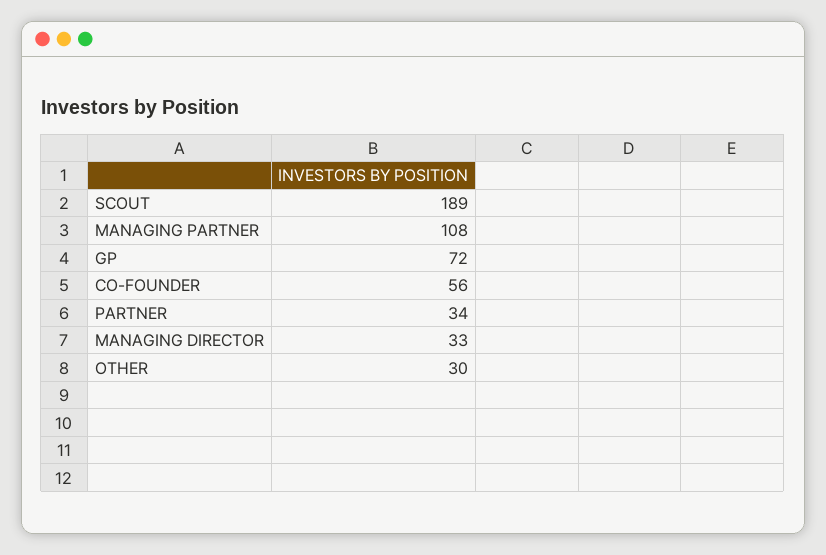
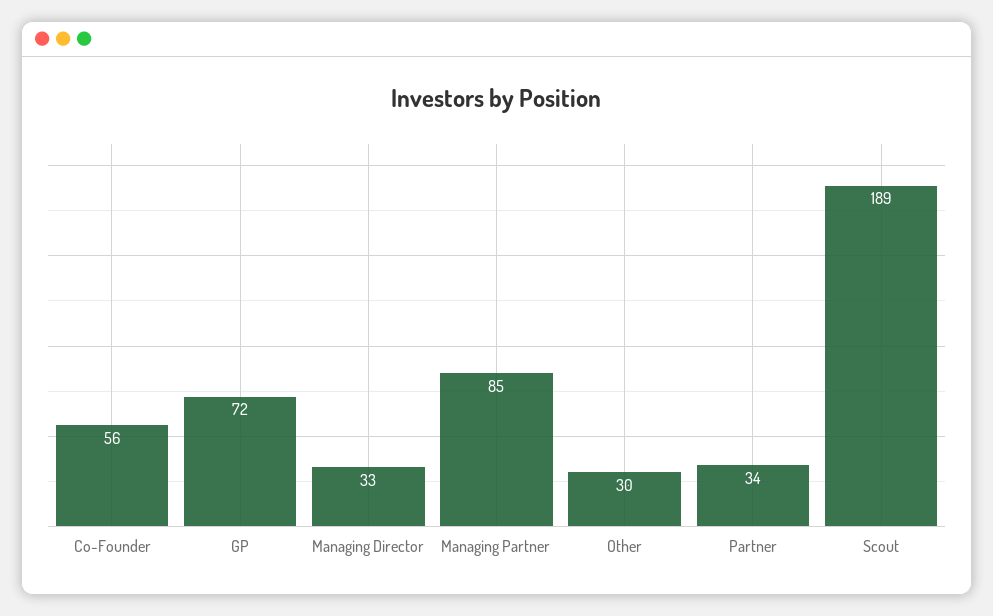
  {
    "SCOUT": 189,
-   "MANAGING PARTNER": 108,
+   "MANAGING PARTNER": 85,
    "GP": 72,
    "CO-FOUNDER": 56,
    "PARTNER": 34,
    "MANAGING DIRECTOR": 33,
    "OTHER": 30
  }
○ ○ ○ ○ ○
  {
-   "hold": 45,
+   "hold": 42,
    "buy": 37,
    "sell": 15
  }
○ ○ ○ ○ ○
■ What to do: Copy all the lines above that hold the string "MANAGING".

■ Exercise answer:
-   "MANAGING PARTNER": 108,
+   "MANAGING PARTNER": 85,
    "MANAGING DIRECTOR": 33,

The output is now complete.